Figure 1. The CMI Rubber Company shuttered eye guard seals an enclosed microdisplay off from the external environment.

Figure 2. The eMagin Corporation OLED SVGA+ 800×600-pixel resolution microdisplay, at 0.5in square, fits within the eye guard's diameter. (Photo provided by eMagin Corporation)

The shuttered eye guard is impervious to both external light and internal emitted light, effectively creating a sealed viewing space. However, for practicality, a display should fit inside the eye guard's 1.75in inner diameter. OLEDs have been cited as a possible future display technology for military applications,1,2,3 so NRL experimented with the eMagin Corporation OLED SVGA+ 800×600-pixel resolution microdisplay. The 0.5in square eMagin display can be connected to any system with SVGA+ or NTSC output, the television standard in North America and Japan. Its resolution is more than sufficient for displaying tactical data to the entrenched warfighter. Magnification of the screen with a custom optics package provides the readability of a 19in monitor at two feet.

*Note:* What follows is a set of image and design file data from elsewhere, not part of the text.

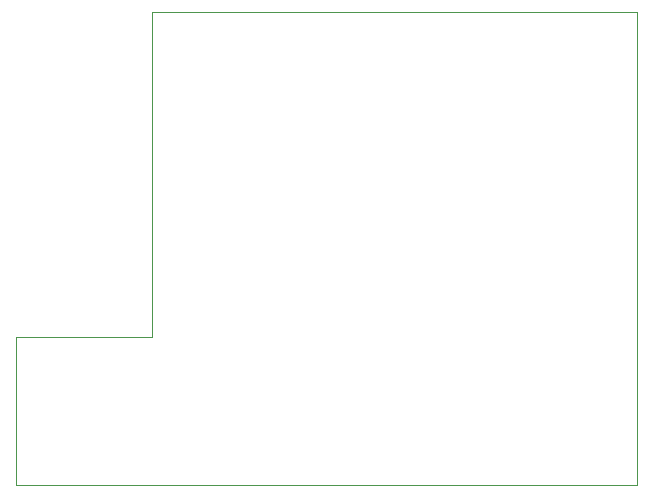
<source format=gbr>
%TF.GenerationSoftware,KiCad,Pcbnew,7.0.9*%
%TF.CreationDate,2023-12-19T02:47:06+01:00*%
%TF.ProjectId,biosensorbox,62696f73-656e-4736-9f72-626f782e6b69,rev?*%
%TF.SameCoordinates,Original*%
%TF.FileFunction,Profile,NP*%
%FSLAX46Y46*%
G04 Gerber Fmt 4.6, Leading zero omitted, Abs format (unit mm)*
G04 Created by KiCad (PCBNEW 7.0.9) date 2023-12-19 02:47:06*
%MOMM*%
%LPD*%
G01*
G04 APERTURE LIST*
%TA.AperFunction,Profile*%
%ADD10C,0.100000*%
%TD*%
G04 APERTURE END LIST*
D10*
X109000000Y-91000000D02*
X109000000Y-103505000D01*
X109000000Y-91000000D02*
X120500000Y-91000000D01*
X120500000Y-63500000D02*
X120500000Y-91000000D01*
X109000000Y-103505000D02*
X161600000Y-103505000D01*
X120500000Y-63500000D02*
X161600000Y-63500000D01*
X161600000Y-63500000D02*
X161600000Y-103500000D01*
M02*

</source>
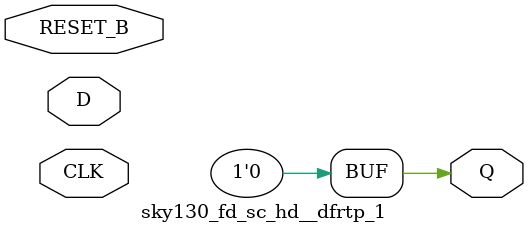
<source format=v>
module sky130_fd_sc_hd__dfrtp_1(	// file.cleaned.mlir:2:3
  input  CLK,	// file.cleaned.mlir:2:42
         D,	// file.cleaned.mlir:2:56
         RESET_B,	// file.cleaned.mlir:2:68
  output Q	// file.cleaned.mlir:2:87
);

  assign Q = 1'h0;	// file.cleaned.mlir:3:14, :4:5
endmodule


</source>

In cooperation with Cardinal Scientific Inc., NRL began the development of a practical hand-held monocular display. This final design (Figure 3) fulfills the objectives listed in Table 1 while achieving a compact, lightweight form factor (see the specifications in Table 2).

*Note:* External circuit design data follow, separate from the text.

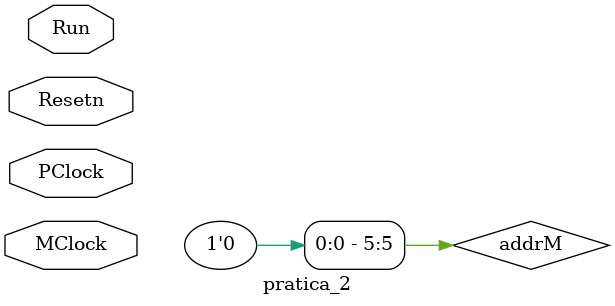
<source format=v>
module pratica_2(MClock, PClock, Resetn, Run);
	input MClock, PClock, Resetn, Run;
	
	wire [15:0] DIN, BusWires;
	wire [5:0] addrCount;
	wire Resetn, Run, Done;
	
	wire [5:0] addrM;
	wire [15:0] addr, dout;
	wire w;
	wire [15:0] memOut;
	
	assign addrM = addr[4:0];
	
	ifetch ifetch (addrCount, MClock, DIN);
	ramlpm memory (addrM, MClock, dout, w, memOut);
	proc proc (DIN, memOut, Resetn, PClock, Run, Done, BusWires, addrCount, addr, dout, w);
	
endmodule
</source>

Table 2. I2D2 Specifications

Figure 3. I2D2 Monocular combines a shuttered eye guard, a microdisplay, and an optical lens to create a compact handheld tactical display. (Graphic provided by Cardinal Scientific, Inc.)

The I2D2 monocular demonstrates the feasibility of eliminating both day and night-time operational concerns with tactical displays using a single form factor. By sealing the viewing space between the user's eye and the display, a separation between internal and external light sources is created. This boundary effectively prevents direct sunlight and ambient light from factoring into readability, and simultaneously prevents the display's light emissions from entering the surrounding environment at night. As a result, the display can be continuously used without the need for hardware adjustments to account for time of day. Additionally, the monocular form factor preserves night-vision and environmental awareness for the user in one eye at all times, both critical for operational use.4

Development of both advanced hand held and heads up displays will continue at NRL during the 2006 fiscal year. Efforts will focus on improvements to the existing handheld monocular with wireless connectivity and optimized ergonomics, as well as further research and design of techniques for non-obstructive heads-up displays (HUDs). The resulting display systems will attempt to provide dismounted soldiers with enhanced situational awareness without negatively effecting environmental awareness, mobility, dexterity, or tactical integrity.

The author would like to acknowledge the efforts of Cardinal Scientific Inc. of Clinton, MD, for the design of the I2D2 enclosure and mounting of components; Duane Burchick of Envisioneering Inc. at NRL for research in optics packages suitable for the I2D2; Allen Electric Connector Sales Inc. for I2D2 connectors and cabling; and eMagin Corporation of Hopewell Junction, NY for technical support associated with their micro-OLED.

David Tremper
Tactical Electronic Warfare Division, US Naval Research Laboratory
Washington, D.C.
David Tremper is the Section Head of the Special Projects Group in the Tactical Electronic Warfare Division at NRL. He is currently involved in unmanned vehicle (UV) electronic warfare (EW), multi-platform UV control, and tactical displays. He is Vice Chairman of the NATO Research Task Group SCI-169 investigating UAVs in Multi-platform Configurations for EW . He was previously involved in wearable computer design.